Nonetheless, there are signs that foreign coverage is growing less propagandist. A documentary on Soviet emigres in America aired on state television in September. Though some of those interviewed on the show described the difficulties of life in the U.S., others criticized the country they left behind. International Panorama, a weekend news program, last month ran a segment praising McDonald's for its fast-food efficiency. "I get angry every time I see some scoundrel on television talking about how bad everything is in the U.S.A.," says a senior Soviet official. "There is much we can learn from America, and that kind of reporting causes ignorance and misunderstanding."

Even direct communication is sprouting. Moscow TV is experimenting with so-called space-bridge shows that link U.S. and Soviet audiences by satellite. In November, Russian viewers heard Talk Show Host Phil Donahue and his Manhattan audience sharply question Arnold Lockshin, the Houston scientist who defected to the Soviet Union with his family in October. "You must know that the KGB bugs telephones and rooms in the Soviet Union?" Donahue asked Lockshin, who had claimed that the FBI had harassed him in the U.S. Recently Pravda held its first international round-table discussion with correspondents from Western publications, including TIME'S Moscow bureau chief. Though the five-hour meeting was unexceptional by Western standards, it was a startling departure for the Communist Party's flagship paper, which printed a page of excerpts without altering the foreigners' dissenting views.

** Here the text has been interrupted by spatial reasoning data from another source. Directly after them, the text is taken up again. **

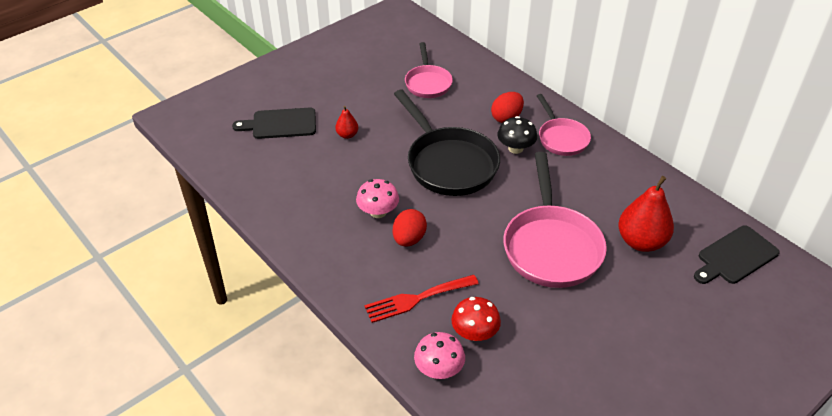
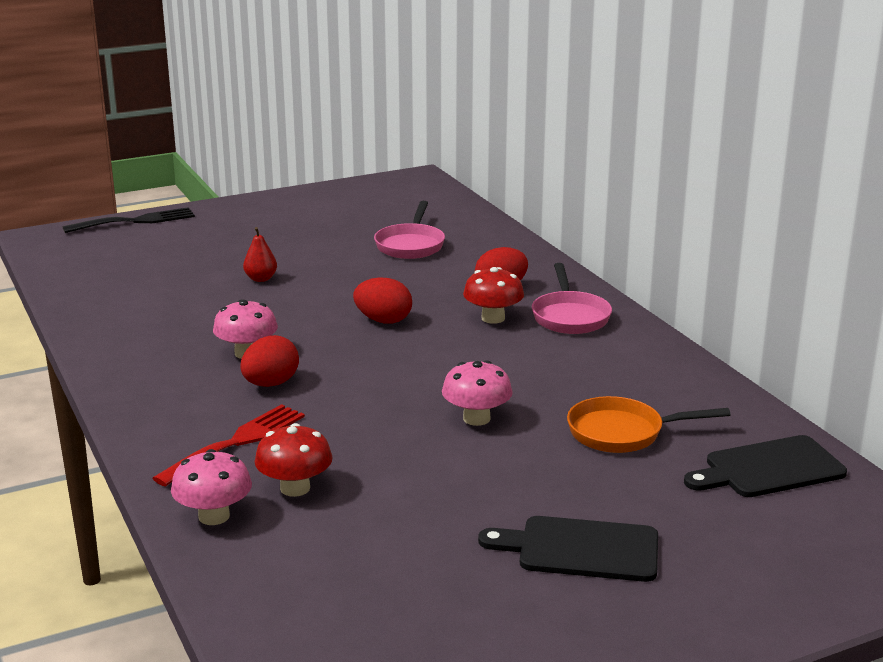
camera: 15 degrees right, 20 degrees down
black cutting board [232,108,316,139] -> black cutting board moved to [478,516,658,582]
red fork [364,275,479,323] -> red fork turned 135 degrees clockwise [153,404,305,487]
black pan [394,90,500,196] -> red egg [353,277,412,323]
black mushroom [497,116,537,154] -> red mushroom [463,267,524,324]
pink pan [503,152,607,288] -> pink mushroom [442,360,513,426]
red pear [618,176,674,252] -> orange pan [567,396,730,453]
none -> black fork [62,207,195,233]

Still, as long as the Soviet Union remains a closed society, the word glasnost in Russian is bound to mean something less than openness in plain English. Alexander Vasinsky, writing in October in Izvestia, pointed out that openness is "conceivable only if there are different opinions." But if these are not forthcoming, he added in a compelling metaphor, "openness will turn into a mirror wherein one's own opinion will look lovingly at itself, like Narcissus."